The stripe is moving upward, meaning that for each frame, we fall a bit short, and the flash is happening at a lower time coordinate in the frame interval, illuminating higher rows.
At that point I added a potentiometer (plus code to average its noisy values) and linked it to the blinking rate, so that I could more easily fine tune to the actual camera framerate. Manually bisecting the values until the stripe is stable is also quite feasible in practice.
The stripe stabilized when I settled on 33376 µs. It is a meaningless value in itself and we are not going to convert that back to a framerate.
Measurements
We should now have everything needed to compute the rolling shutter time shift.
Here are some captured frames with fixed camera exposures and varying LED flash durations. Each time we restart the camera the stripe will be at a different location, but it stays put.
Fig. 5. Capturing the LED flash. Fixed exposure of 300 µs, varying flash duration 500 µs, 1000 µs, 2000 µs.
A few measurements are summarized in the following table:
Table 1. Rolling shutter row delay measurements at various exposure and flash duration.
The row delay is given by \( \frac{ \text{exposure} + \text{flash duration}}{ \text{row count}} \)
. We get an average time shift of about 56.6 µs per row. Considering the 800×600 image, that gives a full image swipe of 33981 µs. In other words, a 34 ms lag between the top and bottom rows.
Other methods
Other methods have been designed to compute the rolling shutter without knowing the camera internals. Most notably a rough but simple method is to film a vertical pole while panning the camera left and right. This allows to compare the inter-frame and intra-frame displacement of the pole and retrieve the full image swipe time.

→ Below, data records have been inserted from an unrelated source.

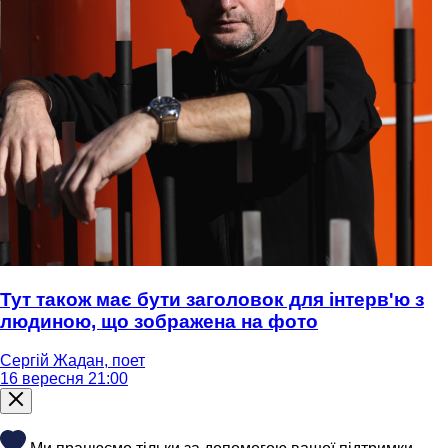
Тут також має бути заголовок для інтерв'ю з
людиною, що зображена на фото
Сергій Жадан, поет
16 вересня 21:00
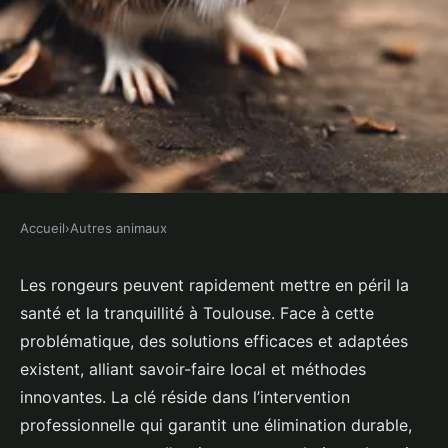
Accueil
›
Autres animaux
AUTRES ANIMAUX
Solutions efficaces pour la
Les rongeurs peuvent rapidement mettre en péril la
santé et la tranquillité à Toulouse. Face à cette
dératisation à toulouse
problématique, des solutions efficaces et adaptées
existent, alliant savoir-faire local et méthodes
Tiago
•
14 juillet 2025
•
5 min de lecture
innovantes. La clé réside dans l’intervention
professionnelle qui garantit une élimination durable,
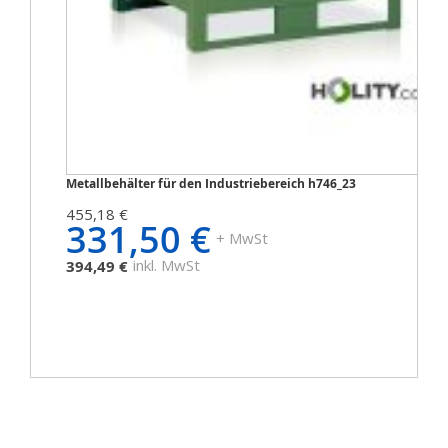
Metallbehälter für den Industriebereich h746_23
455,18 €
331,50 €
+ MwSt
inkl. MwSt
394,49 €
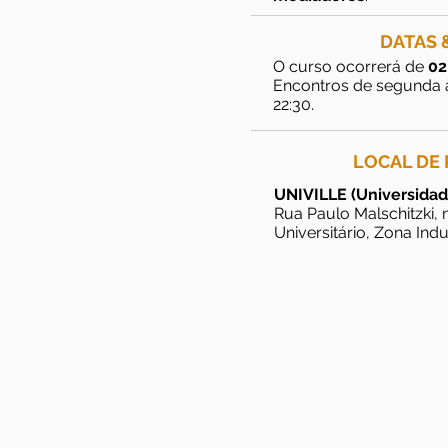
DATAS 
O curso ocorrerá de
02
Encontros de segunda à 
22:30.
LOCAL DE
UNIVILLE (Universidade
Rua Paulo Malschitzki,
Universitário, Zona Indu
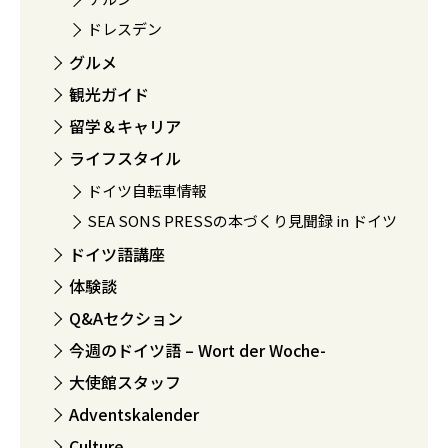
ドレスデン
グルメ
観光ガイド
留学＆キャリア
ライフスタイル
ドイツ自転車情報
SEA SONS PRESSの本づくり見聞録 in ドイツ
ドイツ語講座
体験談
Q&Aセクション
今週のドイツ語 – Wort der Woche-
大使館スタッフ
Adventskalender
Culture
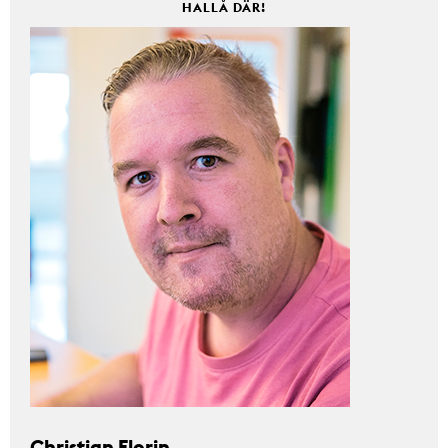
HALLÅ DÄR!
Christian Florin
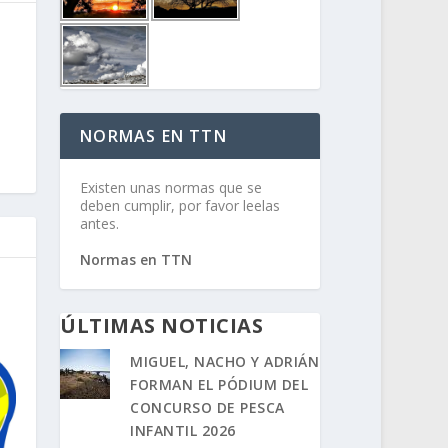
NORMAS EN TTN
Existen unas normas que se
deben cumplir, por favor leelas
antes.
Normas en TTN
ÚLTIMAS NOTICIAS
MIGUEL, NACHO Y ADRIÁN
FORMAN EL PÓDIUM DEL
CONCURSO DE PESCA
INFANTIL 2026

If between top and bottom rows in a single frame the pole is displaced by half as many pixels than what it is displaced between the top rows in two adjacent frames, we know the vertical swipe time is half the frame interval. See more details here, several measurements are required to average out the imprecisions.
The 34 ms value is probably consistent with the type of sensor quality we would expect to find in a webcam compared to a device dedicated to photography. For DSLR, values of 15 ms to 25 ms are reported using the pole technique, and up to more than 30 ms as well for some devices.
Image size
The frame scan time may or may not change depending on the chosen resolution. It depends on the way image sizes that are lower than the sensor full frame are implemented in the camera.
Methods to create lower sized images include downscaling (capture the whole image and interpolate at the digital stage), pixel binning (combine the electrical response of two or four pixels into a single one), cropping (use only a region of the full frame corresponding to the wanted resolution). Pure downscaling will give the same frame scan time between image sizes. Cropping will change the scan time as there really are less pixels to read out.
A particular resolution may use a combination of methods. For example, a 800×600 image on a 1920×1080 sensor may first use cropping to retrieve a 4:3 window of 1440×1080, and then downscale this image by 1.8x to get 800×600.
To know if a resolution is downscaled or cropped we can check the horizontal and vertical field of view that this image displays and compare it to the field of view in the full frame image.
Conclusion
34 ms of disparity within an image is definitely a lot when filming fast motion like a tennis serve or golf ball trajectory. A mitigation strategy is to orient the camera in such a way that the motion is parallel to sensor rows. For stereoscopy or multiple-camera vision applications, a sub-frame accurate synchronization method might be required (usually through a dedicated hardware cable). A global shutter device is of course always a better option.